Audio CDs are still around. While they're surely not the medium people listen music from, they will most likely be on the merch table at the next concert you go to.
Do people really think audio CDs aren't around anymore? I bought several audio CDs in the last few years, I prefer to have local copies of music I like rather than depending on a streaming service.
I'm a CD collector, they're definitely underrated
One of the only things I've encountered in life that provides greater joy than sex is the feeling of finding an awesome super underground CD in a $1 garbage bin at the local record shop.
Favorite findings:
Everything was beautiful and nothing hurt, Sad Tropics
Sunswimmer, New Madrid
New Moon Daughter, Cassandra Wilson
On that note, vinyls have overtaken CDs in sales again
Women's suffrage was ratified in US constitution 1920. But probably not for much longer.
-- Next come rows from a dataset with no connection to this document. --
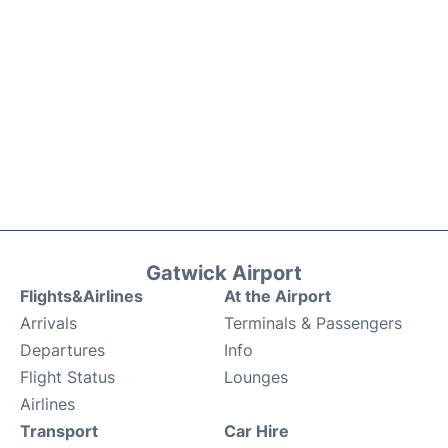
Gatwick Airport
Flights&Airlines
At the Airport
Arrivals
Terminals & Passengers
Departures
Info
Flight Status
Lounges
Airlines
Transport
Car Hire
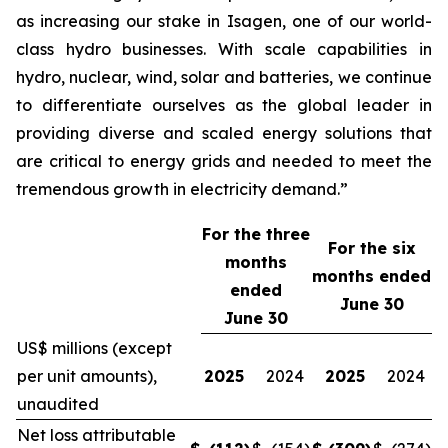
as increasing our stake in Isagen, one of our world-
class hydro businesses. With scale capabilities in
hydro, nuclear, wind, solar and batteries, we continue
to differentiate ourselves as the global leader in
providing diverse and scaled energy solutions that
are critical to energy grids and needed to meet the
tremendous growth in electricity demand.”
For the three
For the
six
months
months ended
ended
June 30
June 30
US$ millions (except
per unit amounts),
2025
2024
2025
2024
unaudited
Net loss attributable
Up until 1997 rape within a marriage wasn't defined as a crime in Germany. Because it was specifically defined as an act outside of marriage. Our (probably) next chancellor Friedrich Merz voted against the bill that finally made it a crime!
The human race went extinct about 17 years ago. We're all secretly something else, but we don't tell you about it until you're 45.
Some women in Swiss were only allowed to vote in 1984.
Cleopatra is closer to us than she was from the great pyramid construction.
It helps to remember that Cleopatra was both from a completely different incarnation of Egypt and that she was the last independent pharaoh before Egypt became a Roman province.
A mainframe computer is probably still processing your paycheck in either your company or the bank.
...and doing at least part of it in COBOL. Random fact: there are about 10,000 mainframe computers still in use around the world.
Leaded fuel. Avgas is 100-octane leaded gasoline that is still being used by most small aircraft piston engines. Lead-free alternatives exist, but production and supply infrastructure is nonexistent.
Jim Crow.
The south still has similar voting restrictions, it's just the supreme court stopped caring and said 'sure, whatevs'.